Margaret: The editor wanted lots of scenes cut. Being rather timid about offending him, I incorporated almost all of his suggestions, which ended up transforming a 90,000-word book into a novel of category length. On the whole, the cuts made the story more compact and fast-moving, which the editor was aiming at and which is generally a good thing.
Lynda: Were the changes something you could live with?
Margaret: Mostly. The very few things I thought wouldn't work, I didn't change. The ones that the editor absolutely insisted on were okay with me.
Lynda: What was it like, working with the editor at your publishing house?
Margaret: He was wonderful, never mincing words about the changes he thought necessary but still always encouraging. The personal attention was great. You don't often get that to such an extent from a large publisher.
Lynda: Do you have any words of wisdom for us about revisions/rewriting, etc.?

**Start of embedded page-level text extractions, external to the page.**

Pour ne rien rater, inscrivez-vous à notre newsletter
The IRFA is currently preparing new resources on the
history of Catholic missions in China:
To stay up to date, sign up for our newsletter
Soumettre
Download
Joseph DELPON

Margaret: Consider all the revision requests carefully rather than being overly defensive about your words as written. But if you believe a certain element is essential to the core vision of your story, stand up for your principles. There is almost always a way to negotiate a viable compromise with the editor.
Lynda: Do you get a lot of help with marketing your book, or do you have to do most of it yourself?
Margaret: Design Image was mainly a marketing company; the fiction publishing division was an offshoot, a labor of love for the editor. So they had a highly organized marketing plan. They placed lots of ads in genre magazines, sent out many review copies, supplied very attractive publicity materials, and in general did all the work of promoting their line with obvious expertise.
Lynda: Did you have input about your cover?
Margaret: Yes, that was one delightful surprise in working with a small press. They sent me two possible covers for my opinion, and they used the one I preferred.
Lynda: Have you done any events or book signings? If so, what was that like?
Margaret: I did a reading and signing at our local Barnes and Noble. I had good attendance because many people from the office where I work attended. They all seemed to think it was a lot of fun to hear me read a scary incident set in a location so familiar to all of us. One lady remarked that the scene took place only a few blocks from her house.
Lynda: If you could go back and do something differently, what would that be?
Margaret: I wouldn't cut the final chapter so drastically; the review in Locus praised the book otherwise but thought that scene was too abrupt. And in fact, when the novel was re-released by Amber Quill Press, I restored some of that material.
Lynda: What would you do exactly the same way?
Margaret: Sign the contract with Design Image. They were a wonderful publishing company.
Lynda: What's your next manuscript about?
Margaret: I'm working on a quasi-Lovecraftian "secret baby" romance. The baby was sired by a an entity from another dimension, possessing the hero in an arcane ceremony. Now, having been separated ever since that night, the hero and heroine are getting back together when the child is about four years old.
Lynda: What's the one book you absolutely must write?
Margaret: Someday I think I'll have to do a sequel to Shadow of the Beast. Jenny's life with her very tolerant lover/husband can't possibly go as smoothly as the book's final scene implies.
Lynda: What advice are you willing to give to all the pre-published writers out there?
Margaret: Read widely, both inside and outside your genre. Find a solid critique partner. Never give up.